Matt vividly describes the destabilizing impact of the disorder. “One word: destabilizing. It can destabilize your job, your relationships. Shifts happen automatically, without warning. Bipolar I comes with very manic episodes and depression, while bipolar II, which I have, involves smaller manic episodes. You might see hyperactivity, high energy, less sleep, but not extreme behavior, until you crash into depression. Life becomes unpredictable; nothing is stable.” This instability, he explains, can profoundly affect work and personal life: “You can lose a job if off medication or neglecting self-care… relationships can suffer, you might withdraw, leave people, or even distance from family. Mood swings can be extreme and destabilizing.”
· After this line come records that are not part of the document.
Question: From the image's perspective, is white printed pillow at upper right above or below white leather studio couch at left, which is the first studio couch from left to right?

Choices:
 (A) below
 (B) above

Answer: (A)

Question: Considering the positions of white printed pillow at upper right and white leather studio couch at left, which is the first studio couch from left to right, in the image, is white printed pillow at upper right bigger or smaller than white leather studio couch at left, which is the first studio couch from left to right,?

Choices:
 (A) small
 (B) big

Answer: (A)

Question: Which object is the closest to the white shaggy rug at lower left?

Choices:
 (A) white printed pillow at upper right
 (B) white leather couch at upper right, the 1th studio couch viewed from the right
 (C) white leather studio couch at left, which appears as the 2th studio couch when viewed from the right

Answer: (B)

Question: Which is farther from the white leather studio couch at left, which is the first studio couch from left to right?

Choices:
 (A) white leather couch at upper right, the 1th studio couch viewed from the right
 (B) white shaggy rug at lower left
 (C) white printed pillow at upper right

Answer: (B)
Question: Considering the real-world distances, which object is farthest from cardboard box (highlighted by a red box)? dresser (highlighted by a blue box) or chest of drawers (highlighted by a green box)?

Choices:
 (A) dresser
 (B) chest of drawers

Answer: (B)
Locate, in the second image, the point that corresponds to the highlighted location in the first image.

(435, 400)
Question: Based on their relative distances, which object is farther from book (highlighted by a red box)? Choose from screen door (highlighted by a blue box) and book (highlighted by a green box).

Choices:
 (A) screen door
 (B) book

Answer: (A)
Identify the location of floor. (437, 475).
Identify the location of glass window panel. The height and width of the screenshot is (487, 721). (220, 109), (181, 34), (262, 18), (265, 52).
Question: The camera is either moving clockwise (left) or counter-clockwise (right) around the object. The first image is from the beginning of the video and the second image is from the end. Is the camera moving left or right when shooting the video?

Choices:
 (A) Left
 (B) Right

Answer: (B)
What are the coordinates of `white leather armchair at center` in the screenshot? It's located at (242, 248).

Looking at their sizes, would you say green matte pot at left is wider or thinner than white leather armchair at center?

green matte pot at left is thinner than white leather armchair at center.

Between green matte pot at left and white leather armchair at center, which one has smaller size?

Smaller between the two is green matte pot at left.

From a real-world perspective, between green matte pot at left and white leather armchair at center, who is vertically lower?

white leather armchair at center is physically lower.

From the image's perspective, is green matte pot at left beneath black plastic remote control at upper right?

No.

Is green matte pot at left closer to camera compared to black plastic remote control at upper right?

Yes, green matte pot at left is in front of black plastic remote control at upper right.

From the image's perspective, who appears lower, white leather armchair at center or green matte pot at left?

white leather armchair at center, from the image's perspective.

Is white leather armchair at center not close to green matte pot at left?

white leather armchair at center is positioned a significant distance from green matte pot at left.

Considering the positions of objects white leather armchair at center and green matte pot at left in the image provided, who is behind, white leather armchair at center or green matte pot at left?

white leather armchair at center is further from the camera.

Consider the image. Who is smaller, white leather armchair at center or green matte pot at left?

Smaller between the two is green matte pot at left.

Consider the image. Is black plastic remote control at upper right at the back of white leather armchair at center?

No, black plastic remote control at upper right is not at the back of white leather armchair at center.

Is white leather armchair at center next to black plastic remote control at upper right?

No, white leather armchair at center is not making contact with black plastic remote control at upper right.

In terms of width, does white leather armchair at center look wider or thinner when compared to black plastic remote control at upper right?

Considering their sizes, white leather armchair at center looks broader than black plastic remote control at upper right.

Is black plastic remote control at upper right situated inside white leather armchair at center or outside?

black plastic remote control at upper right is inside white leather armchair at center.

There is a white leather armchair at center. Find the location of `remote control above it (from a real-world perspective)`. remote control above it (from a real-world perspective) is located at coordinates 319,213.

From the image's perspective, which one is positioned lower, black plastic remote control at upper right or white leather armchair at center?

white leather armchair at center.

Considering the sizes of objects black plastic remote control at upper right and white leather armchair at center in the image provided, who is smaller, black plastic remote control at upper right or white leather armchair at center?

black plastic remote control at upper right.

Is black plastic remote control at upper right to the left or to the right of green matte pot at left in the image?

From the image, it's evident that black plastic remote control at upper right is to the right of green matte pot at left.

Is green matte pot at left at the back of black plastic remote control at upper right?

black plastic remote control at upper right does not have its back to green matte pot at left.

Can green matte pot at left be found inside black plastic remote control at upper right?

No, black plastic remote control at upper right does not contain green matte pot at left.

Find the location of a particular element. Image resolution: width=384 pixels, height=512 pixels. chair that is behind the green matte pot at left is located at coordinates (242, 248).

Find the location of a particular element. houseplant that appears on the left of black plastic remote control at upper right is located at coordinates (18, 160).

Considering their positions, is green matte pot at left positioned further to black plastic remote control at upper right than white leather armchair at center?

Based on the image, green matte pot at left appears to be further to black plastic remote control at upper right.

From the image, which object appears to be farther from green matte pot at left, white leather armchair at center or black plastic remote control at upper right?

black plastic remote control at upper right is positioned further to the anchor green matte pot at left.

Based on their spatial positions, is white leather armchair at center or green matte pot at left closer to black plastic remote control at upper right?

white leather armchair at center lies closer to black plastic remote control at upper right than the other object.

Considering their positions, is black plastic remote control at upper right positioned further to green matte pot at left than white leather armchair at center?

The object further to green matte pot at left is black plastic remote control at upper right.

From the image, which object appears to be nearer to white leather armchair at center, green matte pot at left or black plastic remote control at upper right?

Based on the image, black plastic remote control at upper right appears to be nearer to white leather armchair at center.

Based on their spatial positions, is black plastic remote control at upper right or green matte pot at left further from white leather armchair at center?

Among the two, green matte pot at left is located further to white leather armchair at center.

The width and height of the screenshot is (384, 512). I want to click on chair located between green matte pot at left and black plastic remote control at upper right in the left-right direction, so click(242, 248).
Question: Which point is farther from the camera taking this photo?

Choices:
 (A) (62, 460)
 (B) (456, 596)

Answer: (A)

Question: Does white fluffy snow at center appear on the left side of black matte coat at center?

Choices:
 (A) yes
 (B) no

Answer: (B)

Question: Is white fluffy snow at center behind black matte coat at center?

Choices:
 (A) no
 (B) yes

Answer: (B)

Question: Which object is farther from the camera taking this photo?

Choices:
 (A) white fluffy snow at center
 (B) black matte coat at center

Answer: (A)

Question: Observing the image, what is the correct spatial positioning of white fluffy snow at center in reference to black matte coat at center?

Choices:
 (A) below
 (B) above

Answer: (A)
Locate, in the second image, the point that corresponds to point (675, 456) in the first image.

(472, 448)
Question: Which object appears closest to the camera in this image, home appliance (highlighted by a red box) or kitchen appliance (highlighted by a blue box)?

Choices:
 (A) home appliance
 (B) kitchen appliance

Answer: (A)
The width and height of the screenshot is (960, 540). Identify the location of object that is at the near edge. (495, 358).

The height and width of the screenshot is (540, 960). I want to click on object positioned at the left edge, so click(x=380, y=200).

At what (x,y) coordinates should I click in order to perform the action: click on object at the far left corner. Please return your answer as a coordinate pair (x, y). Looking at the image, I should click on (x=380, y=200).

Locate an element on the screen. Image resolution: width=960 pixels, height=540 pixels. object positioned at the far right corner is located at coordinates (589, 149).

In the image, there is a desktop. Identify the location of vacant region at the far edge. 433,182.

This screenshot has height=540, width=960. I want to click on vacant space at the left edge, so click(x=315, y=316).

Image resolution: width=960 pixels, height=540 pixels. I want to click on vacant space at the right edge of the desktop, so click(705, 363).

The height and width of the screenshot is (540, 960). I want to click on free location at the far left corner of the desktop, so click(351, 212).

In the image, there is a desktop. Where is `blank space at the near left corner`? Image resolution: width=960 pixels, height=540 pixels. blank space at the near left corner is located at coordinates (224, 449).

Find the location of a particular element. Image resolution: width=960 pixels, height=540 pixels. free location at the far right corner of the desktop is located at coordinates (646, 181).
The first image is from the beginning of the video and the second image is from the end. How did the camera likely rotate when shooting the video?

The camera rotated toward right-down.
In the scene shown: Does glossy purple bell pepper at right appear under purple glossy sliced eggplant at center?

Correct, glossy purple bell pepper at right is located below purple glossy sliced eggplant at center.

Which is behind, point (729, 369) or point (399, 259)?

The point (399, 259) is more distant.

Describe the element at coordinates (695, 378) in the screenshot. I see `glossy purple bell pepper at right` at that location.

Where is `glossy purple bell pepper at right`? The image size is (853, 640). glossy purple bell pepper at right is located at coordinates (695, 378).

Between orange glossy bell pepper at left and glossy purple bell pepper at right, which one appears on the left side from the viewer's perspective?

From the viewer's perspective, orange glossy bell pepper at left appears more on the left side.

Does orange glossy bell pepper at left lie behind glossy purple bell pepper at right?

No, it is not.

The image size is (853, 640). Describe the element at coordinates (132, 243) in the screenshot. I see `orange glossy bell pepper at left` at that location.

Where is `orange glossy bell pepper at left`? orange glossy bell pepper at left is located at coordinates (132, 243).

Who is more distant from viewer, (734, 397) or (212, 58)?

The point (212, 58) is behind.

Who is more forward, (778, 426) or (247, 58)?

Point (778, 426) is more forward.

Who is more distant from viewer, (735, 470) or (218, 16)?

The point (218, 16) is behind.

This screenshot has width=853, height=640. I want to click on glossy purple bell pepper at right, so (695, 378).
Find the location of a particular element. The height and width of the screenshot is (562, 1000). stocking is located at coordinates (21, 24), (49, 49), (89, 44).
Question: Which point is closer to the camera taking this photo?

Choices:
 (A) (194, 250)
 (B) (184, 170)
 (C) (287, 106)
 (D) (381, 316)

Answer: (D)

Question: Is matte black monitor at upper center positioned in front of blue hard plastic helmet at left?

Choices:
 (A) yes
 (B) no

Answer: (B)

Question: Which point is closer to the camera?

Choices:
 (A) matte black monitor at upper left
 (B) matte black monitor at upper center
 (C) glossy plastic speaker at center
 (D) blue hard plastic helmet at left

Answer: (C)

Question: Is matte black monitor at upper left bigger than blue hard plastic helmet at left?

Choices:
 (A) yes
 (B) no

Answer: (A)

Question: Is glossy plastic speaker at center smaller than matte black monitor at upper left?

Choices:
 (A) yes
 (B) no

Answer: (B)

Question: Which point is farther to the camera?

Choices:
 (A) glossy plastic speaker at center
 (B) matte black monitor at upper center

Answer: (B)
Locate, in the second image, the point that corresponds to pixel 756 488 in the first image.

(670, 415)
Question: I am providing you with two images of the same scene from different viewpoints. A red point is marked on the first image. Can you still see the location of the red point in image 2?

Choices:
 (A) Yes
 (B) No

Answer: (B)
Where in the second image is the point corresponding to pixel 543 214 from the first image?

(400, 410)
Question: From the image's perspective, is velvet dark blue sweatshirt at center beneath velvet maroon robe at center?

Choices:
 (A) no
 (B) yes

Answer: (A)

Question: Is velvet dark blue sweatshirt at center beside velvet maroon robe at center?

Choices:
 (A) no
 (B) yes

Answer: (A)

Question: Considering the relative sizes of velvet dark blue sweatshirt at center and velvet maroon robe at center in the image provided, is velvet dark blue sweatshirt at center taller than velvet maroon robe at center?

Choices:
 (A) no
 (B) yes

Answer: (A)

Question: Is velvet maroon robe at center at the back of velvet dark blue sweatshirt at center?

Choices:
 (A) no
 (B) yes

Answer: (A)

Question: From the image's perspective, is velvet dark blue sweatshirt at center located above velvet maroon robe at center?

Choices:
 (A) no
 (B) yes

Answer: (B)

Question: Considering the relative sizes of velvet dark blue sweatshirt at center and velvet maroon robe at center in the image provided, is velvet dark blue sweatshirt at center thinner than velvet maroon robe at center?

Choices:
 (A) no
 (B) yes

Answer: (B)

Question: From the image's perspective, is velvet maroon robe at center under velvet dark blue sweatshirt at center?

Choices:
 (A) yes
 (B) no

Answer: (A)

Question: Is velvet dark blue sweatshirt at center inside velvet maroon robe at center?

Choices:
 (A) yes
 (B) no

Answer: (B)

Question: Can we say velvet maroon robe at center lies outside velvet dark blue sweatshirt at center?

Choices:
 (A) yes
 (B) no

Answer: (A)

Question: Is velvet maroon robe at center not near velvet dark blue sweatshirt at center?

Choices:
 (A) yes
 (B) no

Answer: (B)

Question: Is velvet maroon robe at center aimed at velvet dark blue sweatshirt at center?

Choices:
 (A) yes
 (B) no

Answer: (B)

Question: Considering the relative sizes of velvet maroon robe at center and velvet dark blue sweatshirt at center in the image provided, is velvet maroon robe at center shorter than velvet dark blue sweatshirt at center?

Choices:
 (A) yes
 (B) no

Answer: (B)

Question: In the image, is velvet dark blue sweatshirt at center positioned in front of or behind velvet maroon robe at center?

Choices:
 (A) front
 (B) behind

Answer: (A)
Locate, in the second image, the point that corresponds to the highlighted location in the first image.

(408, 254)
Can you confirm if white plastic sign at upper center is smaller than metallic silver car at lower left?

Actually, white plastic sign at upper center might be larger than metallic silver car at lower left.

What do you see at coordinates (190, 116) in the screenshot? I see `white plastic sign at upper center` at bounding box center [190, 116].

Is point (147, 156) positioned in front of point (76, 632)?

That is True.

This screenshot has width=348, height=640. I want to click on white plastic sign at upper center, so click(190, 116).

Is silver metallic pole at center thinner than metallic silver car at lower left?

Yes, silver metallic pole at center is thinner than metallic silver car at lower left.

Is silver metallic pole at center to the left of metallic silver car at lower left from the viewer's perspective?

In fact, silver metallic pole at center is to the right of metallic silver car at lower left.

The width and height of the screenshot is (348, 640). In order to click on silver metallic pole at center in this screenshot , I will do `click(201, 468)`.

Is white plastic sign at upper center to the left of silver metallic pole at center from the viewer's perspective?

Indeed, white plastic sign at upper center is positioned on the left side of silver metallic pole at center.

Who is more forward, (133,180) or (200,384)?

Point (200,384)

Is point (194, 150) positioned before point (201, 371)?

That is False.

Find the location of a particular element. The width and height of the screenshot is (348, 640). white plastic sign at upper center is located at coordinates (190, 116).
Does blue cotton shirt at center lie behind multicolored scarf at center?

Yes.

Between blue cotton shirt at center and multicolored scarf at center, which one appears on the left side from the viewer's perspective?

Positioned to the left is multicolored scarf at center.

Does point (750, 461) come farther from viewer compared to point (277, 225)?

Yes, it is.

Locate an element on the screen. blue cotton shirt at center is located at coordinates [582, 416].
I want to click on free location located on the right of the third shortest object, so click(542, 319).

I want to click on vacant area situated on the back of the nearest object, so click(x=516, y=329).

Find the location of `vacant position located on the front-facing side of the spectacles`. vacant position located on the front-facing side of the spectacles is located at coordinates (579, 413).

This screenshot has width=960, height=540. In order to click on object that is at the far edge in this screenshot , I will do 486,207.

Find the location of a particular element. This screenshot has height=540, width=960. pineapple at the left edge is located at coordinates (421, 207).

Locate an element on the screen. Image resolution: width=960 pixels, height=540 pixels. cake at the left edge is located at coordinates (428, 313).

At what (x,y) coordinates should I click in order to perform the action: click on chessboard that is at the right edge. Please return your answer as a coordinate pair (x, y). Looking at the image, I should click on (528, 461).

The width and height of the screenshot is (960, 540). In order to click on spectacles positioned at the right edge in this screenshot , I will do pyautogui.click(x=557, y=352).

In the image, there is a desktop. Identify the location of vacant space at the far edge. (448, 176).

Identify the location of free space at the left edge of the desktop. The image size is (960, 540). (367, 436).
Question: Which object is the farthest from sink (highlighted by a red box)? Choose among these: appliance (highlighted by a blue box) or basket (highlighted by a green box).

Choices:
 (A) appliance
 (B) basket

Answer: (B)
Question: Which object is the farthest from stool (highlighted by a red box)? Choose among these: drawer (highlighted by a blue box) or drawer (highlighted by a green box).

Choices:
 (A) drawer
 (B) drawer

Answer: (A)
Matt also addresses misconceptions about the illness. “Many confuse it with borderline personality or daily mood swings. This is not about liking someone or a temporary mood fluctuation. Bipolar is chronic, affects brain chemistry, energy, and perception. It’s not moodiness. Imagine having the flu, then suddenly being the most energetic person, fluctuating every few weeks. Most of the time, it’s beyond control, especially early on or before diagnosis.”

Looking back on his journey, Matt offers a message of resilience and hope:

What you’re going through is extraordinary and challenging, but don’t let it define you. Eventually, you realize life is life, everyone has challenges, and this will no longer define your identity.

 

What this day is asking of us

World Bipolar Day asks for precision, in language, in listening, and in care. Precision in language means refusing the casual, diminishing use of the word. Precision in listening means taking seriously what people say about their own inner experience, without rushing to reframe it as weakness or drama. And precision in care means recognizing that stability is a practice, sustained by medication, therapy, community, and the slow work of self-knowledge.

Persistence, ordinary and extraordinary at once, is what millions of people with bipolar disorder do, quietly, every day. Today is a good day to notice.